*ABOUT THIS TASK:*
Which lines of the data hold the word "Mayor"? Copy all of them.

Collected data
********************
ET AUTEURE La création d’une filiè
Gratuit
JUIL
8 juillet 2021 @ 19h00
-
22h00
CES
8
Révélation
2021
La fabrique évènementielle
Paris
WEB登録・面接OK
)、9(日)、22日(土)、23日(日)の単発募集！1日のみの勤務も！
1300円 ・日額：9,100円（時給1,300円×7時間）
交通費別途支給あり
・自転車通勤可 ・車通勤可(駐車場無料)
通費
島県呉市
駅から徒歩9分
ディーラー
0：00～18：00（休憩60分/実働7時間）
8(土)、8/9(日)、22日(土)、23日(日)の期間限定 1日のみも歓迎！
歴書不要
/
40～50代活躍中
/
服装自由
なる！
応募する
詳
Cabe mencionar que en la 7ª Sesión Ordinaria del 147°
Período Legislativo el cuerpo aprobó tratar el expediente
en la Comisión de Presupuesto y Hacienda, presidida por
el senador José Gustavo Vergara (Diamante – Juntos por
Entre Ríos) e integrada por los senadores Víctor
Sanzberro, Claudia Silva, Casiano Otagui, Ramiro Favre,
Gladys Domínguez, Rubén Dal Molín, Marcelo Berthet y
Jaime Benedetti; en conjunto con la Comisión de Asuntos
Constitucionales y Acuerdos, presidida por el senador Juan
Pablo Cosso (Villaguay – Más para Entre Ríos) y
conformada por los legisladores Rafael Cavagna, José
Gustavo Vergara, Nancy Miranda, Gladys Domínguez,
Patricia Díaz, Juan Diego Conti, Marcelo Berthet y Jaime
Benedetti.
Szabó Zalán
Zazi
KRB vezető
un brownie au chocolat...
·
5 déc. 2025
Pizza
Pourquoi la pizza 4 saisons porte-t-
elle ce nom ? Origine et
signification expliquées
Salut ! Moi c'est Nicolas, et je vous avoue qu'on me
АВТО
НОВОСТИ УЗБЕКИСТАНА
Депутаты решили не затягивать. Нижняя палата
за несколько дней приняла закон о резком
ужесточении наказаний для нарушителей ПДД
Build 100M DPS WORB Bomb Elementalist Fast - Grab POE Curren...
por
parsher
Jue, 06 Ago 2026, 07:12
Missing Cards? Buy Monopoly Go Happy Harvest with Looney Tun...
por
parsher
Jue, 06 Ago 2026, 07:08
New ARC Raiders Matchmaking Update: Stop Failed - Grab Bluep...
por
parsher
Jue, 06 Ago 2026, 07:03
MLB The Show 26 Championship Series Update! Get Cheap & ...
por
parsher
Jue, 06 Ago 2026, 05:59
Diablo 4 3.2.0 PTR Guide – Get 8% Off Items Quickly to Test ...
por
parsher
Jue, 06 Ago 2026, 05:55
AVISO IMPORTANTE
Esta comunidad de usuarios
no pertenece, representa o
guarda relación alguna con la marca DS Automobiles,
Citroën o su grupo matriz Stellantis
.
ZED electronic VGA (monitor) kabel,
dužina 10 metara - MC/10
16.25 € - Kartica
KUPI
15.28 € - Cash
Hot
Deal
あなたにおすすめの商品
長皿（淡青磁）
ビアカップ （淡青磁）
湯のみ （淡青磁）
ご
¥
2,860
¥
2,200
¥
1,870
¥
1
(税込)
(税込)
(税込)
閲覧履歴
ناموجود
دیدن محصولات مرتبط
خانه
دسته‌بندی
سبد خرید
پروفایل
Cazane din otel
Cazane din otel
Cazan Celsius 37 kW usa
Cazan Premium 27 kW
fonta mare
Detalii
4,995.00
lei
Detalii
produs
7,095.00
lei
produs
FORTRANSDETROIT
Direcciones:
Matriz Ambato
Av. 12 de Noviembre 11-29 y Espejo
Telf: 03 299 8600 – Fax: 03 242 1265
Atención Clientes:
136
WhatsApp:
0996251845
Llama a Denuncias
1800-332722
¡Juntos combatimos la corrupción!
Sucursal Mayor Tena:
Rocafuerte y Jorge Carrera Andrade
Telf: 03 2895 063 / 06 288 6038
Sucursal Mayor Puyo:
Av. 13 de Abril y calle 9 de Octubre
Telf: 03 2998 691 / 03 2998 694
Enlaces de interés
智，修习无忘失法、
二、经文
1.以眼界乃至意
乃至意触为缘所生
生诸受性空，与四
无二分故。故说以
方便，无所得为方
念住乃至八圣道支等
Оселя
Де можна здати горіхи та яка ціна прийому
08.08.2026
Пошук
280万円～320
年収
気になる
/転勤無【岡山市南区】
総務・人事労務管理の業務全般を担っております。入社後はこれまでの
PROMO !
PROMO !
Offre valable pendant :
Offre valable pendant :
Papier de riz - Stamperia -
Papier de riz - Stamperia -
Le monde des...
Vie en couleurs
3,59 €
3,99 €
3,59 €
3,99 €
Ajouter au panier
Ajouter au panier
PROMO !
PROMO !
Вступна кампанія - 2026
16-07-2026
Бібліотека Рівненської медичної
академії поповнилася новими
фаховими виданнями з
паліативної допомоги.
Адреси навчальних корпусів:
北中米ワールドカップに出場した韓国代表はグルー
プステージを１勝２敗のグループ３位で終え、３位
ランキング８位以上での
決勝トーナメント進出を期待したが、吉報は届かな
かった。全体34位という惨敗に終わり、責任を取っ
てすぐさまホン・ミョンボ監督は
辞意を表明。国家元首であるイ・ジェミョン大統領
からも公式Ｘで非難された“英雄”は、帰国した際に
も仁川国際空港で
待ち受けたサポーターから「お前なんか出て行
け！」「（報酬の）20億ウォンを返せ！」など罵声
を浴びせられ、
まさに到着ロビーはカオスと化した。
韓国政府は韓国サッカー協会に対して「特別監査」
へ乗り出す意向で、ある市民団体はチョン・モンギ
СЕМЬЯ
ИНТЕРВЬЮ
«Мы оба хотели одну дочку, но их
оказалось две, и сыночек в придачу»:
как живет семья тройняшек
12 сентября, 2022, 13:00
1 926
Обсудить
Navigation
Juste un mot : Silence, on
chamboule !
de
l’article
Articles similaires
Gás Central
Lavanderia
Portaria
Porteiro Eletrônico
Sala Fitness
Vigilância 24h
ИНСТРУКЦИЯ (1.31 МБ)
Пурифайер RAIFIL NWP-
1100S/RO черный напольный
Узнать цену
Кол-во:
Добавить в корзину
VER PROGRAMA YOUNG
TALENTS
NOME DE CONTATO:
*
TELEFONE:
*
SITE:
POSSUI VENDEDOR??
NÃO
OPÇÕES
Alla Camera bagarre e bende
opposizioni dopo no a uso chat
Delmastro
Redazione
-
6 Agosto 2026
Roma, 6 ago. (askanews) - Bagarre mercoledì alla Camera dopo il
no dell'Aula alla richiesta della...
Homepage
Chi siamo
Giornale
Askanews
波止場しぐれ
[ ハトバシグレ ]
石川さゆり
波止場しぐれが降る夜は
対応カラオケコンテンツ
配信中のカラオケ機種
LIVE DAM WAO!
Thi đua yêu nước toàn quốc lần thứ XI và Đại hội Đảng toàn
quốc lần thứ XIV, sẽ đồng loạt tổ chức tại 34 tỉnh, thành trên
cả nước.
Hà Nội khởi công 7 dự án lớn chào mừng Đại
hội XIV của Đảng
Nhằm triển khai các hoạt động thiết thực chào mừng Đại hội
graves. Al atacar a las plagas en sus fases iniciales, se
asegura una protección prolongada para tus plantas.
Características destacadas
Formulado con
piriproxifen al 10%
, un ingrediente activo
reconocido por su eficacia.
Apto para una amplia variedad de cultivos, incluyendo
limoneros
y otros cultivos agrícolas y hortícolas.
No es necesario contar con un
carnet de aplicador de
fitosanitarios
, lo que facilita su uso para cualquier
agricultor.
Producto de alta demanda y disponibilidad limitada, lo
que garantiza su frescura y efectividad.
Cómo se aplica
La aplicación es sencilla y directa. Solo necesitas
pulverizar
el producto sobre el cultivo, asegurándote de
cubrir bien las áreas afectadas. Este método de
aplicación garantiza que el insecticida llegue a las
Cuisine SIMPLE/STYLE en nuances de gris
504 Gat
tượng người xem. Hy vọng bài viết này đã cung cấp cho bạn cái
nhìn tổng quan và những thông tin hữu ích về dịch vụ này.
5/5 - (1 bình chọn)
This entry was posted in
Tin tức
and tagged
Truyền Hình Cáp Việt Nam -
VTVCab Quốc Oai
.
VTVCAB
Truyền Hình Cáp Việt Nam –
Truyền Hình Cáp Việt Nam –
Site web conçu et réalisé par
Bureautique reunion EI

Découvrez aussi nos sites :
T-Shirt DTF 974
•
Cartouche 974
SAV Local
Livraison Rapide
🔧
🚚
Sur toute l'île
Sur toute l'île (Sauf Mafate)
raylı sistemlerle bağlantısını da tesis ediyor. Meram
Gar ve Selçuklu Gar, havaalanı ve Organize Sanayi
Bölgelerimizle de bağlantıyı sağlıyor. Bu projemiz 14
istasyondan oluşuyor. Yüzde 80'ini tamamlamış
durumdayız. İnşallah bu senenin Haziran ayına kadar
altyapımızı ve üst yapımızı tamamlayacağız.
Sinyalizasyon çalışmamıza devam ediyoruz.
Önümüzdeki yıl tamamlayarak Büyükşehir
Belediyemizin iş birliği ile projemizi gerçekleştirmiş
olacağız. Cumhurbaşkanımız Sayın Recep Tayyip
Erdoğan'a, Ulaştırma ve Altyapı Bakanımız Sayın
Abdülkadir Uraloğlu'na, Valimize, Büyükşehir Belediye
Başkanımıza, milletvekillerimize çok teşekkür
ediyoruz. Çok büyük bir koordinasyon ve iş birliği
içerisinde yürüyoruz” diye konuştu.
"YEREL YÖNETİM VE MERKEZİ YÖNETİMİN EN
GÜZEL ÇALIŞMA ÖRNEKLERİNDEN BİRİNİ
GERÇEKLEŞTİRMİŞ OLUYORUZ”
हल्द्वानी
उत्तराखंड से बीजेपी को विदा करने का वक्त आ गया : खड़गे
********************
*FINAL ANSWER:*
Sucursal Mayor Tena:
Sucursal Mayor Puyo:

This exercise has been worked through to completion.